━━━ DATA TO EXAMINE

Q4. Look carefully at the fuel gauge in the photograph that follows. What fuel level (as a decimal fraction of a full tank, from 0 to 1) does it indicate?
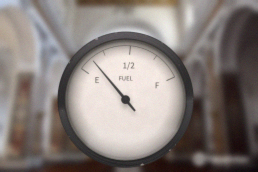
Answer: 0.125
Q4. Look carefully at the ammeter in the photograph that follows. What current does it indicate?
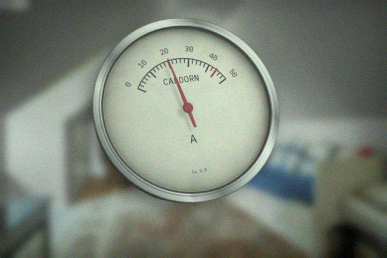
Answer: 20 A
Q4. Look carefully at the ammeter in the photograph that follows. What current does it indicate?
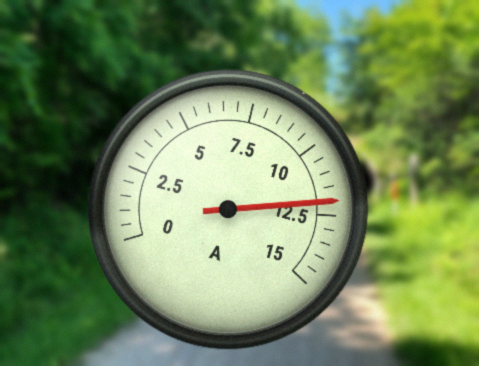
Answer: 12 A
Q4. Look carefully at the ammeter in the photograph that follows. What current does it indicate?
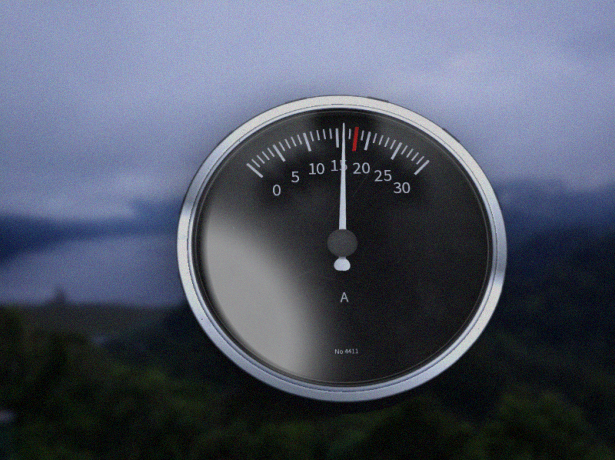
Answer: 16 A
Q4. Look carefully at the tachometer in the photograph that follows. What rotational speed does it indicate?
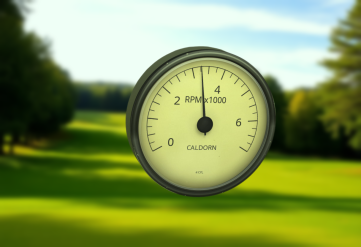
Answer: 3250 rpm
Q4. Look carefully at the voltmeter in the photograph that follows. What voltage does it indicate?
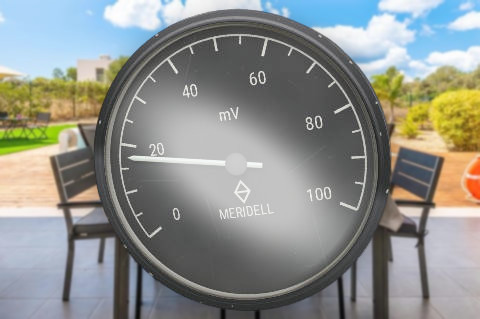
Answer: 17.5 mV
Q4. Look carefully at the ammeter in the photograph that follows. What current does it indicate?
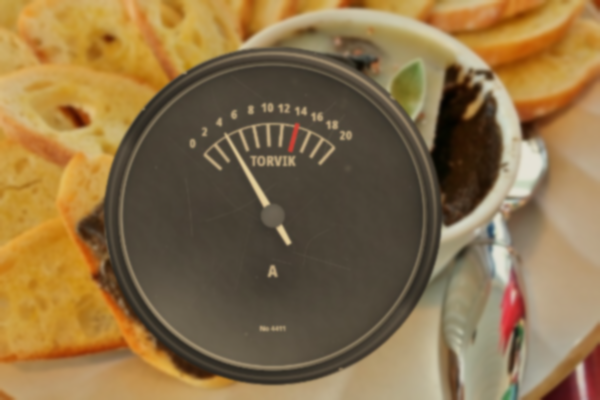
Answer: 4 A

━━━━━━
━━━ DATA TO EXAMINE

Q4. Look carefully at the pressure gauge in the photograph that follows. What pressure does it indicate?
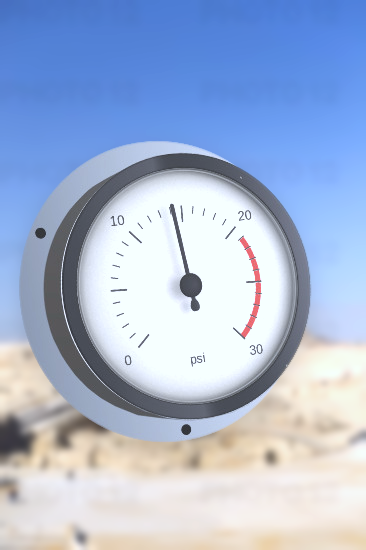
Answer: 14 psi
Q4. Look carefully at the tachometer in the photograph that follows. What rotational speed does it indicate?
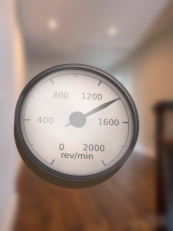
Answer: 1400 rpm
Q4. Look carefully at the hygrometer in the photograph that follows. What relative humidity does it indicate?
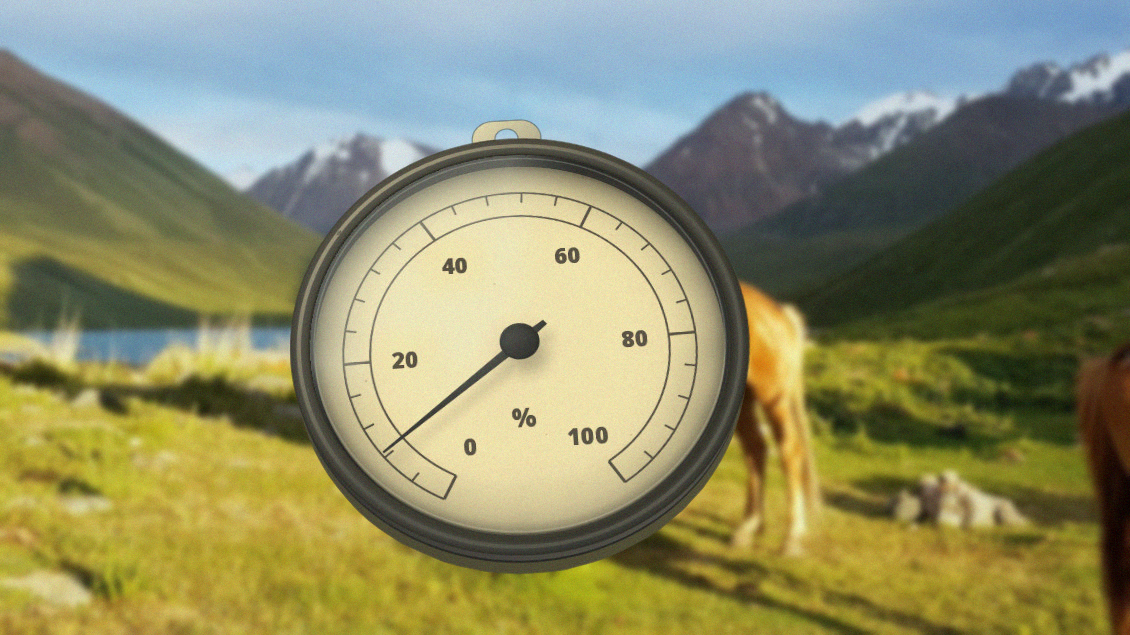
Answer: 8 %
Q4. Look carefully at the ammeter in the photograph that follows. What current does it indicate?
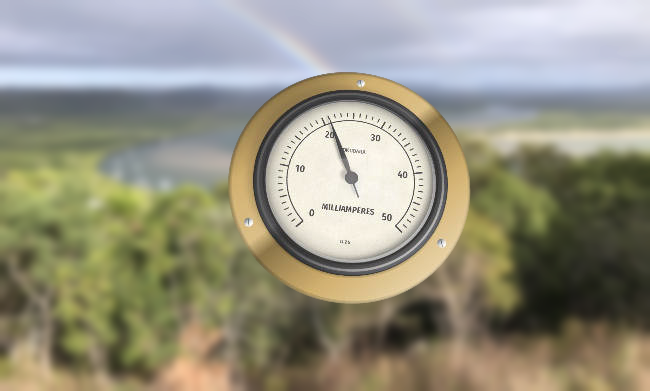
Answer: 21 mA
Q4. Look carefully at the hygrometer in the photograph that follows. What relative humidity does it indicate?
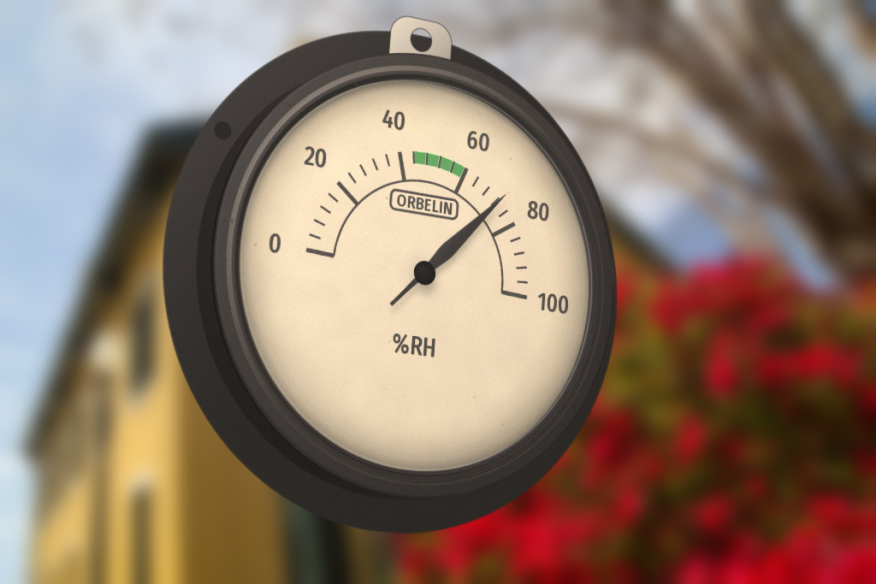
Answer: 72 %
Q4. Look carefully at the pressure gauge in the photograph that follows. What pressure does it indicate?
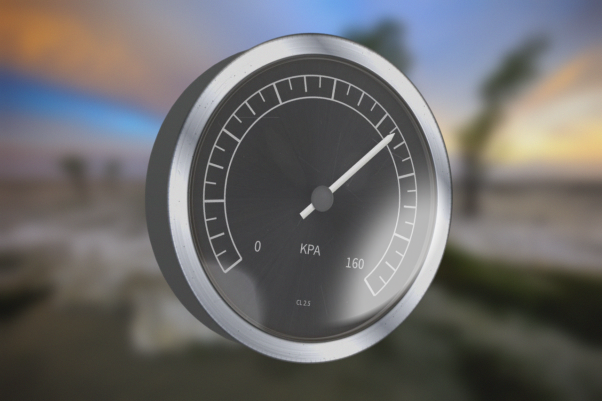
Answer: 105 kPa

━━━━━━

» WORK INSTRUCTIONS
Please copy the items word for word, beginning at the line that contains "Q4. Look carefully at the fuel" and stopping after the line that contains "Answer: 12 A", leaving out the pictures.

» ANSWER FOR THIS EXERCISE
Q4. Look carefully at the fuel gauge in the photograph that follows. What fuel level (as a decimal fraction of a full tank, from 0 to 1) does it indicate?
Answer: 0.125
Q4. Look carefully at the ammeter in the photograph that follows. What current does it indicate?
Answer: 20 A
Q4. Look carefully at the ammeter in the photograph that follows. What current does it indicate?
Answer: 12 A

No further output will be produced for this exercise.